# statistical analysis of personality type



## Personastro (Apr 28, 2013)

Hi,

I am working on a project to find correlation between personality type and place, date and time of birth. I am new to this site and i don't know where to post my survey (or link to survey). I would like to share my results later with everyone. 

There have been some studies which suggest that there exist a relationship but those studies are outdated. Please help me to collect data and I will share my findings to the community.

Thanks in advance.


----------



## yesiknowbut (Oct 25, 2009)

Comparison with astrology has been looked at (effectively place, date and time of birth) and disproven, I think.


----------



## Personastro (Apr 28, 2013)

yesiknowbut said:


> Comparison with astrology has been looked at (effectively place, date and time of birth) and disproven, I think.


Relationship between Birth date and personality has been disproven. I am not allowed to post a link but here is the conclusion from that study published in ELSEVIER.

"We conclude that the present large-scale study provides no evidence for the existence of relevant relationships between date of birth and individual differences in personality and general intelligence."

I am interested in Vedic astrology and I find it very convincing. As per Vedic astrology personality is dependent not only on date but also on time and place of birth. My motive is to find this relationship. I am not able to find any scientific studies proving/disproving the relationship. 

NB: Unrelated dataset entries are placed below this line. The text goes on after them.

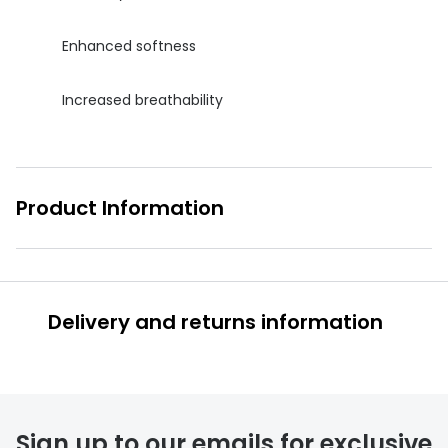
Enhanced softness
Increased breathability
Product Information
Delivery and returns information
Sign up to our emails for exclusive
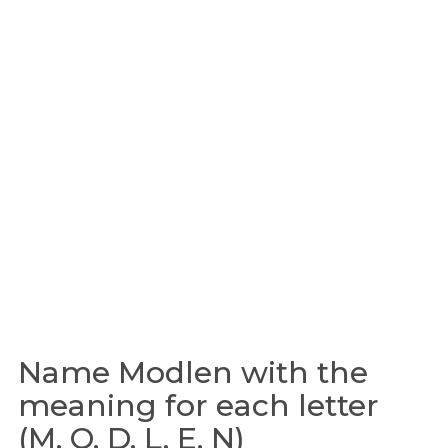
Name Modlen with the
meaning for each letter
(M, O, D, L, E, N)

Do you know where should I start to collect this data?

Thanks


----------



## yesiknowbut (Oct 25, 2009)

In order to comply with Vedic astrology there would have to be a correlation with all 3, wouldn't there? Thus if one of the three elements (date, place, time) have been shown to have no correlation the null hypothesis holds.


----------



## Personastro (Apr 28, 2013)

yesiknowbut said:


> In order to comply with Vedic astrology there would have to be a correlation with all 3, wouldn't there? Thus if one of the three elements (date, place, time) have been shown to have no correlation the null hypothesis holds.


You made a very logical point but there is a catch. In Vedic astrology date used is from the lunar calendar (revolution of moon around the earth constitutes a month). Whereas in today's world we use the solar calendar. 

Also if personality is sensitive to the time and the place along with the date. Chances are at granular level there exist a correlation but when we aggregate at the date level we don't see that correlation.

I am thinking of using the date based on solar calendar along with the time and the place to compute lunar date and from the lunar date we can find Rashi (Vedic term for Zodiac) of a person. I believe that the Rashi will have the correlation with the personality.


----------



## yesiknowbut (Oct 25, 2009)

Can you use the original data in the published paper to do that? If there are enough data in the paper, that would be your easiest way. Otherwise, if you are looking at "granular" correlation, which I interpret as having more stratifications within the data, then you will need to increase your sample size very considerably, to the point where undertaking the study becomes impossible.

I think you also need to be careful of investigator bias here. You really want to prove this.....


----------